Singh explained how his business model was not based on service charge or tips collected. “For the last two or three years, all our employees receive all the wages as house wages, that’s their salary.”
Khan said restaurateurs like her were in the business because they were driven by a passion to feed people and showcase their culture and heritage, rather than by the money to be made in the industry.
She also said it was time to “to clean up our act”.
“You need powerful voices in the industry to come out. I’ve been talking about the need that we should have a union – not of the owners, but of the workers. Because the problem is that if you are not united, you will be pushed around. It is time we honour the people whose hands work.
“We’ve gone through a really hard time. Many people don’t understand how brutal and tough it’s been.”
While Khan’s Darjeeling Express restaurant was closed during the lockdown, she spent the time talking to people in the industry about their concerns.
She said, “I’m afraid that some people may use this time when we come back (to business) to squeeze wages further, to make working conditions harder. A lot of women will lose their jobs because they’re seen as physically weaker.
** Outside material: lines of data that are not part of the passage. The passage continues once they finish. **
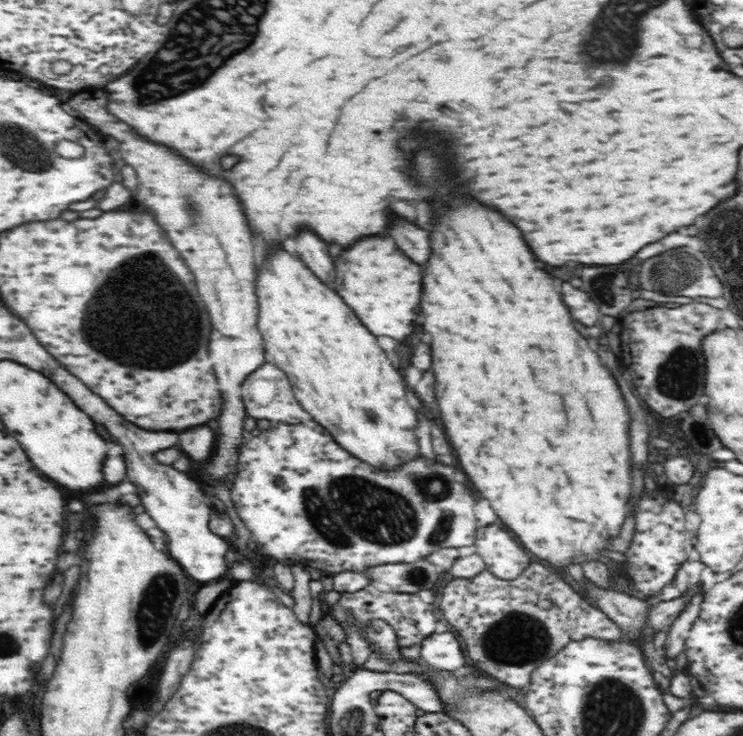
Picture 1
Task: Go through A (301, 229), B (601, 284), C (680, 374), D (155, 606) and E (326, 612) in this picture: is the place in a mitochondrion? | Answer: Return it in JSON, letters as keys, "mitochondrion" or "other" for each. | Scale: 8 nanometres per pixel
{"A":"other","B":"mitochondrion","C":"mitochondrion","D":"mitochondrion","E":"other"}

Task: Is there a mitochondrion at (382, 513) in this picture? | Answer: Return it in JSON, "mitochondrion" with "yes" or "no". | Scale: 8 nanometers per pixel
{"mitochondrion":"yes"}

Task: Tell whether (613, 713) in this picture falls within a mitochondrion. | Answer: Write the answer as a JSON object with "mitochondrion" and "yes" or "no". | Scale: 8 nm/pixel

“People think that this is a tough time. You know, you’re not going into war, you’re going back into service, and so many women have come to me where they have been let go, because the employers are worried that they may have childcare issues.”
Lord Karan Bilimoria, the founder and chairman of Cobra Beer and president of the Confederation of British Industry (CBI), described how he relayed the concerns of the hospitality industry to ministers from the start of the pandemic. The CBI held webinars and had a coronavirus hub to help those in the industry with up to date information on available government help – in terms of loans, business rates and VAT reduction.
He said, “We’ve had the government and the chancellor, Rishi Sunak, who have been willing to listen, and are willing to collaborate.”
According to data from Cobra Beer, which supplies 7,000 restaurants, only 50 had shut during the pandemic. However, while the peer acknowledged that the pandemic was tough on the industry, he believed that Indian restaurants were resilient and would fight to stay open.
“Because these are hard working people who do it to serve customers. If you think of value for money, Indian food on the whole provides fantastic value. It is the favourite food of the British people, they love it. It’s exotic food, not the easiest to cook if you want to do it well. That takes effort. It’s incredible. That’s why it’s so popular.”
Khan added, “Please do not see my cuisine as cheap and cheerful. It’s a very sophisticated cuisine with a deep heritage. Give us a chance to tell our stories; when people eat our food they are actually connected to our history, heritage, to healing, to nourishing… It is not just about something you eat, it’s about nourishing your soul. We offer food at birth, marriages, we give food to Gods. Food is so symbolic, it is auspicious, it is sacred, it is part of our DNA. And I think as restaurateurs we need to do this.
She added, “We will survive, although some statistics predict a 25 per cent shrinkage in the industry. It is no surprise. Yes, it’s going to be very tough, but we will take less of a hit, and less of a battering, because we will come back… For us, this is not just about the bottomline.
“If it was about money, many of us would have dropped out long time ago. But this is about the whole love for feeding and love of service, which is part of our culture of the entire South Asia. So those who are in the industry will not leave defeated so easily.”